LAWS(NCD)-1996-1-63

NEW INDIA ASSURANCE CO LTD Vs. ACHHAR KUMAR GARG

Decided On January 03, 1996
NEW INDIA ASSURANCE CO. LTD. Appellant
V/S
ACHHAR KUMAR GARG Respondents

JUDGEMENT

(1.) THIS First Appeal No. 239 / 93 by the New India Assurance Co. Ltd. and the Cross Appeal No. 297/93 by Shri Achhar Kumar Garg, the Complainants are directed against the Order dated 29.4.1993 passed by the Punjab State Commission at Chandigarh partially allowing the complaint and directing the Opposite Party to pay interest at the rate of 18% per annum on Rs. 2,10,000/- to the Complainant from the expiry of four weeks after lodging his complaint with the Opposite Party till the date of payment i.e. 23.10.92 besides the costs of Rs. 1,000/-.

(2.) THE facts which are not in dispute may first be noticed. The Complainant had insured his truck bearing No. PB-13-2003 with the New India Assurance Co. Ltd. (for short the Insurance Company) for the period 20.6.1990 to 19.6.1991 for Rs. 3,40,000/-vide Policy No. 3135220201927/ 125. During the subsistence of the policy the truck was set ablaze on 7.3.1991. The Complainant lodged his claim with the Insurance Company. The Insurance Company deputed one J.S. Singh and Co. for the spot survey. The said Surveyor visited the spot of the accident and carried out the survey and submitted his spot survey report to the Insurance Company on 22.4.1991. The Insurance Company then deputed Shri Swarandeep and Co. for the final survey of the vehicle and the said Surveyor has made a detailed assessment of the loss and submitted his report to the Insurance Company on 31.5.1991. During the course of survey, the said Surveyor discussed the claim with the Complainant and the Complainant agreed for settlement of the claim for a sum of Rs. 1,47,000/- on repair basis as disclosed in the letter dated 23.5.1991 sent to the Surveyor. The Complainant later on, on second thought, requested the Insurance Company vide his letter dated 30.7.1991 that his claim be settled on total loss basis and not on repair basis as had been agreed by him earlier. The Complainant was asked to submit certain documents which could not be verified by the above said Surveyor. The certificate of registration, the road permit and the driving licence being essential documents before any claim could be paid under the policy of insurance were called by the Insurance Company for verification. The Complainant informed the Insurance Company that as the documents had been burnt along with the vehicle he had already applied for the duplicate papers of the vehicle. While the matter was pending a further investigation, survey and assessment was carried out through M/s. K. Lal Bansal & Co. The matter was discussed at different levels with the Complainant and he agreed for settlement of the claim on total loss basis for a sum of Rs. 2,10,000/- in full and final settlement of his claim vide his letter dated 25.9.1992. The Insurance Company accordingly made the payment to the Complainant after execution of the discharge vouchers by the Complainant in full and final settlement of his claim.

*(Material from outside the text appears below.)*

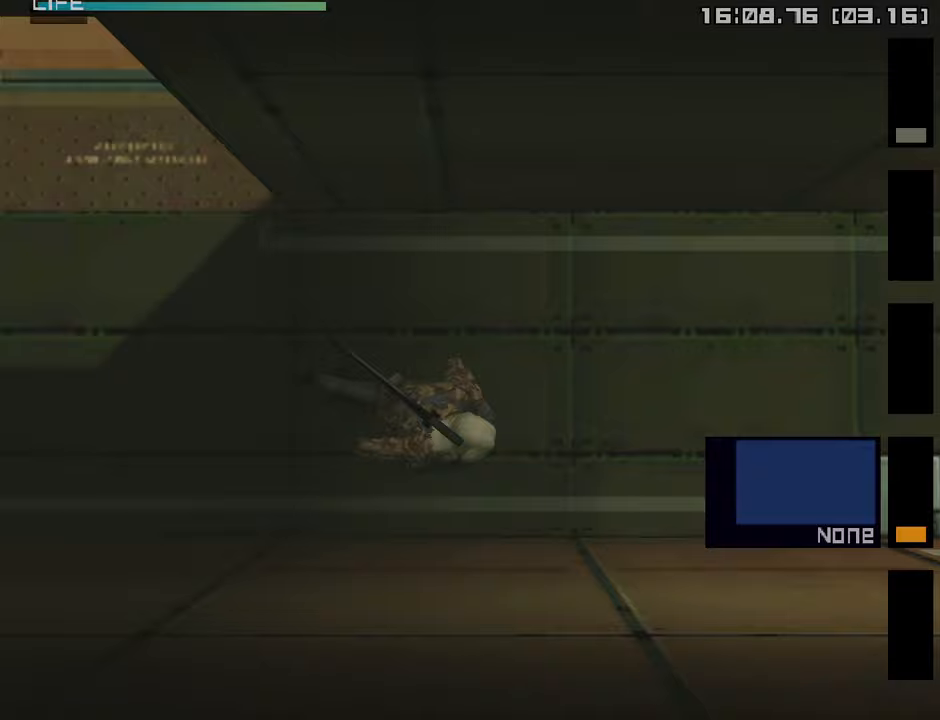
{"buttons": [], "left_stick": "right", "right_stick": "center", "events": [[50, "DPAD_DOWN", "down"], [117, "R2", "up"], [133, "DPAD_DOWN", "up"], [233, "left_stick", "right"]]}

(3.) WE have gone through the records with the help of the Counsel appearing for the parties and considered their oral submissions at the hearing. The Complainant attempted to resile from the letter dated 25.9.1992. The State Commission, in view of the facts pleaded and the circumstances brought on record, found that "it is unable to believe that the consent letter dated 25.9.1995 was not executed by the Complainant voluntarily and he was compelled to do so by the Opposite Party". The Complainant's consent letter dated 25.9.1992 was itself given voluntarily and without any compulsion and in full and final settlement of the claim. It is also evident from the facts narrated above that there was no avoidable delay in the settlement of insurance claim by the Insurance Company. The Insurance Company had immediately surveyed and assessed the loss and the Complainant earlier consented for the settlement at Rs. 1,47,000/- on repair basis and thereafter made a representation to consider his claim on total loss basis and denied having agreed for the said amount. The essential documents in respect of the vehicle and the driving licence were not produced by the Complainant on the plea that the same were burnt alongwith the vehicle and he had applied for the duplicate documents. On these facts the Insurance Company had to depute investigators to verify the same. Apart from it, the Complainant had received a sum of Rs. 2,10,000/- in full and final settlement against discharge receipts. The Counsel for the Insurance Company is right in his submission that the Complainant having settled the claim in full and final settlement after giving consent letter and also accepting the amount after executing the discharge voucher without any protest or remarks is estopped from raising any further claim. This Commission has already taken the view that where once the claim is paid and received in full and final settlement, there is no deficiency in service and no relief can be granted under the provisions of the Consumer Protection Act, 1986.